December 21, 2014 - 2:03 am
Utah came out so strong, scoring three touchdowns in its first 10 plays, that it looked as if the Utes would be able move at will all Saturday afternoon.
They didn’t, but that blazing start set the tone.
The 23rd-ranked Utes built on that opening quarter and showed they were the better team, blowing out Colorado State 45-10 to win the Las Vegas Bowl.
This was the second-largest rout in the bowl’s history, surpassed only by the 55-14 drubbing by Oregon State of New Mexico in 2003.
“We got beat by a better team today,” Colorado State interim coach Dave Baldwin said. “They were more physical than us. I think they were faster than us. We didn’t execute the way we wanted; perhaps they took that (away). They’re a really good football team, and we knew they were, and they took it to us.”
This was the second year in a row the Pac-12 team dominated its Mountain West opponent in this game. Southern California jumped to a 35-6 halftime lead over Fresno State last year and went on to win 45-20.
Utah (9-4) didn’t even need the full 30 minutes of a half to grab control against Colorado State (10-3).
The Utes took a 21-7 lead just 9:30 into the game on an 8-yard touchdown run by quarterback Travis Wilson, a 16-yard TD pass from Wilson to Delshawn McClellon and a 60-yard scoring run by Devontae Booker.
Though Utah didn’t match that offensive prowess the rest of the game, the Utes never allowed the Rams to get within single digits.

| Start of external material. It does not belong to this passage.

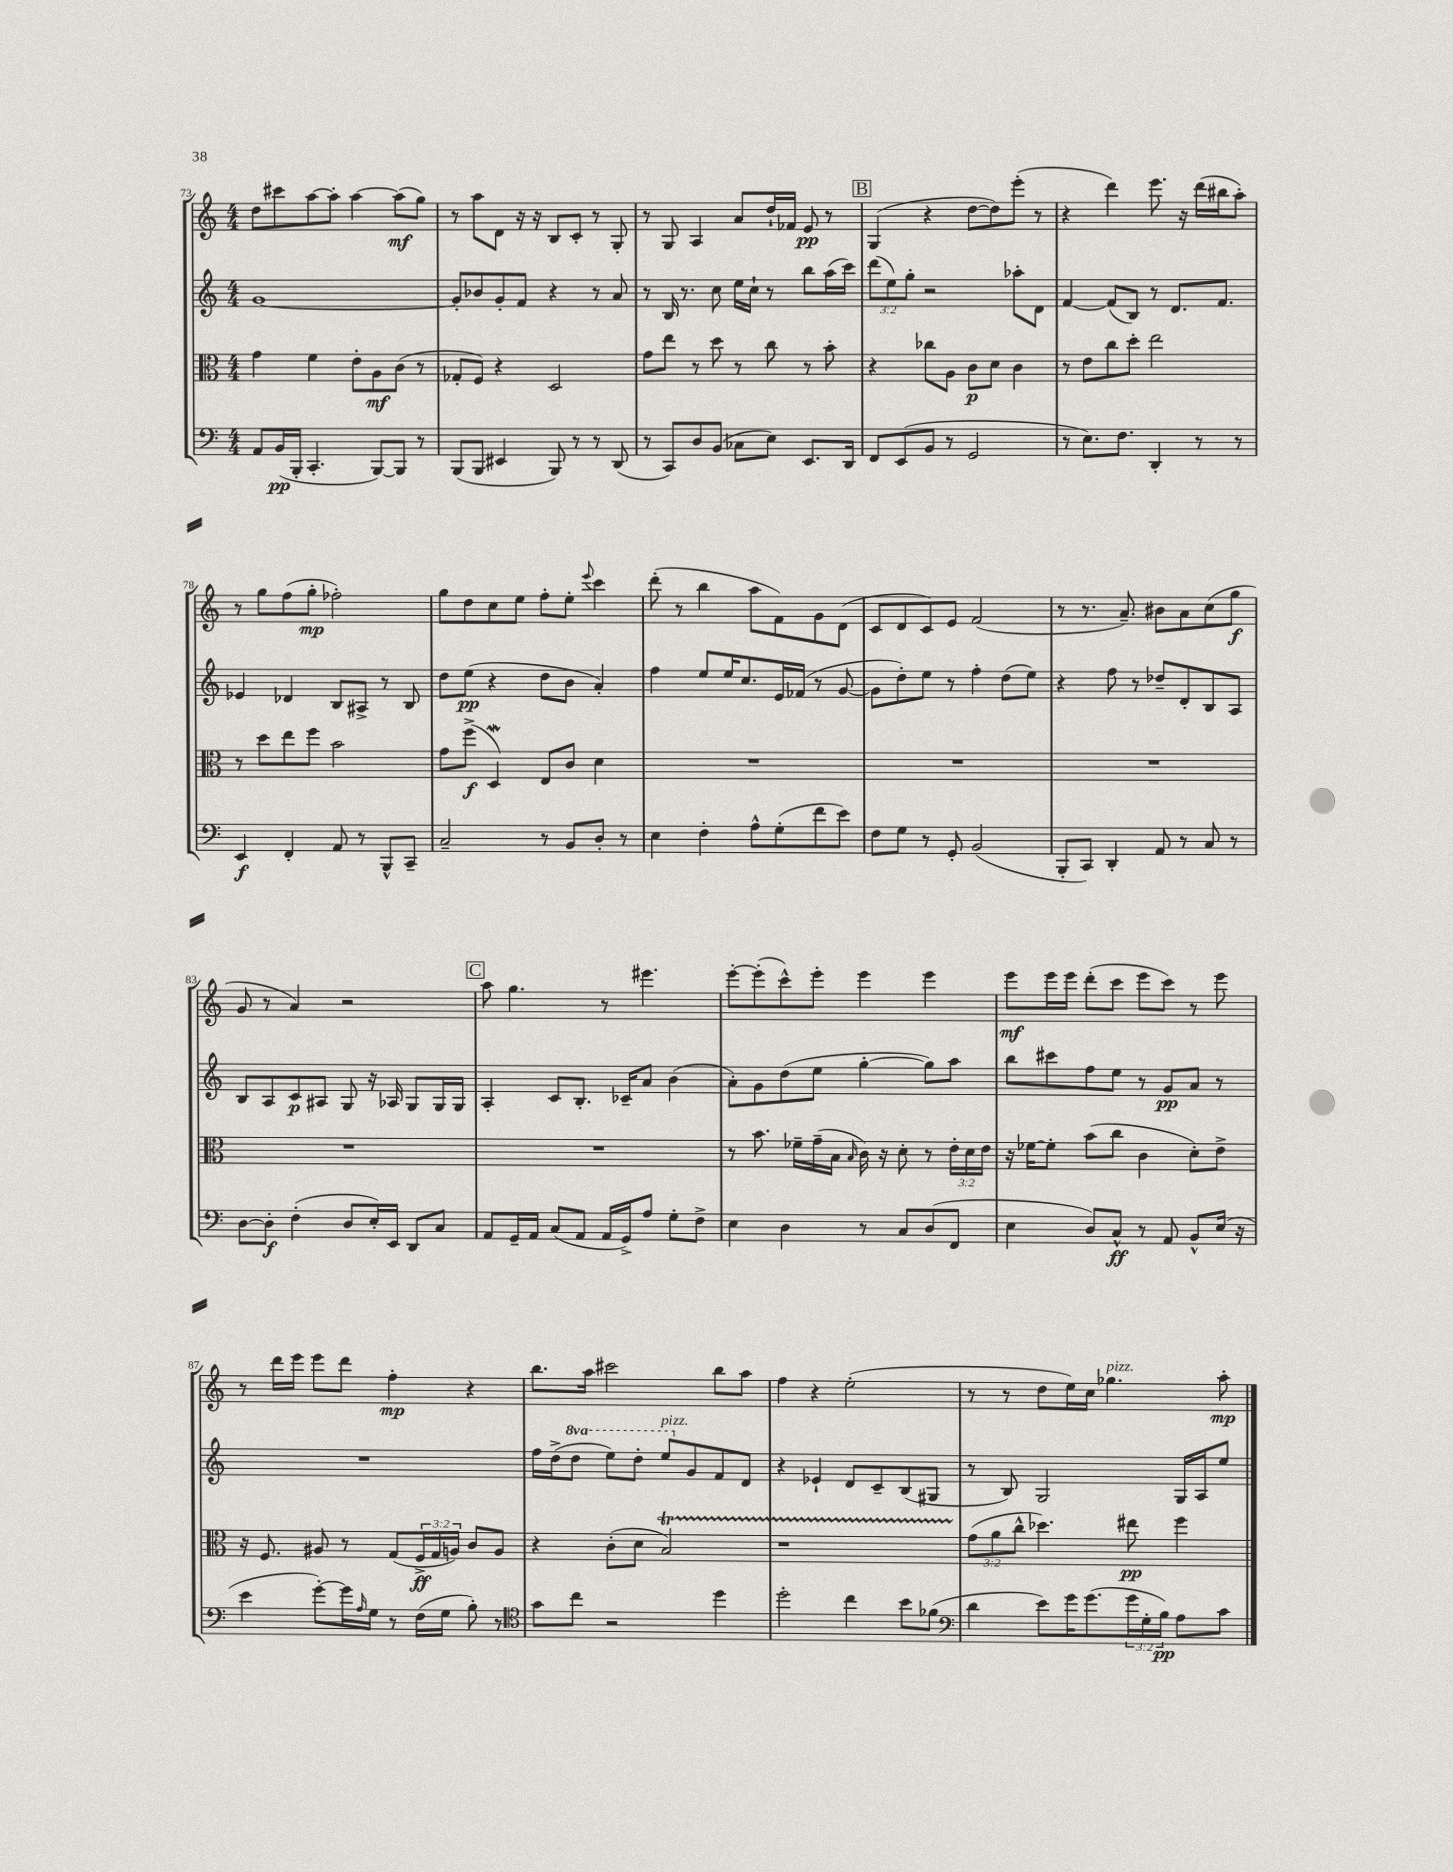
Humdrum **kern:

Colorado State’s best chance to make a game of it came early in the third quarter when Rashard Higgins, who made seven receptions for 110 yards, dropped a pass deep in Utes territory that would’ve resulted in at least a first down and maybe a touchdown. A touchdown would’ve brought the Rams within 24-17, but they wound up with zero points when Jared Roberts hooked a 44-yard field goal badly to the left.
Utah’s Wilson was named the game’s Most Valuable Player after passing for a touchdown and rushing for three. He completed 17 of 26 passes for 158 yards, and gained 91 yards on 11 carries.
“A lot of the runs, I was able to read it, and depending on what I saw, I made my decision,” Wilson said. “The offensive line did a great job of blocking, and having Booker running well, too, definitely set me up for some good runs.”
Booker led Utah with 162 yards on 26 rushes, and the Utes totaled 548 yards of offense, including a Las Vegas Bowl-record 359 on the ground. The previous mark also was set by Utah, which ran for 334 yards against Fresno State in 1999.
Colorado State’s usual high-powered offense didn’t come close to that production, gaining only 12 yards rushing. Dee Hart, an Alabama transfer who entered the game with 1,254 yards rushing, gained only 21 on seven carries.
“It forced them to be one-dimensional and have to throw,” Utah coach Kyle Whittingham said. “That really works in your favor as a defense. Obviously, our defense did a great job of doing exactly that, forcing them to throw the football far more often than I think they would’ve liked to.”
Rams quarterback Garrett Grayson, the Mountain West Offensive Player of the Year, completed 20 of 34 passes for 227 yards, but in the fourth quarter, he fumbled and threw an interception that led to Utah touchdowns.
Utah also got to Grayson for three sacks to run their season total to 55, which leads the nation. One of those sacks came from rush end Nate Orchard, giving him the national lead with 18½, half a sack more than Washington’s Hau’Oli Kikana.
This game was a much more positive experience for the Utes than their previous trip to the Las Vegas Bowl. They were beaten 26-3 by Boise State in 2010, but the Utes know how to win bowls. They have won 11 of their past 12 postseason games, and Whittingham’s personal 8-1 record tied former USC and UNLV coach John Robinson for the best winning percentage with at least seven appearances. Robinson also went 8-1 for an 88.9 winning percentage.
Colorado State got to this game without coach Jim McElwain, who was hired at Florida after the regular season. Baldwin coached the team on an interim basis, and one of the key questions last week was whether the Rams would be focused.
By game day, that question became irrelevant.
Utah left no doubt which was the better team.
“I never in a million years saw that score coming,” Grayson said. “I think we were more than prepared. That wasn’t the thing at all. I think they just came out and punched us in the mouth, and I don’t think we necessarily punched them back like we have done so many times.”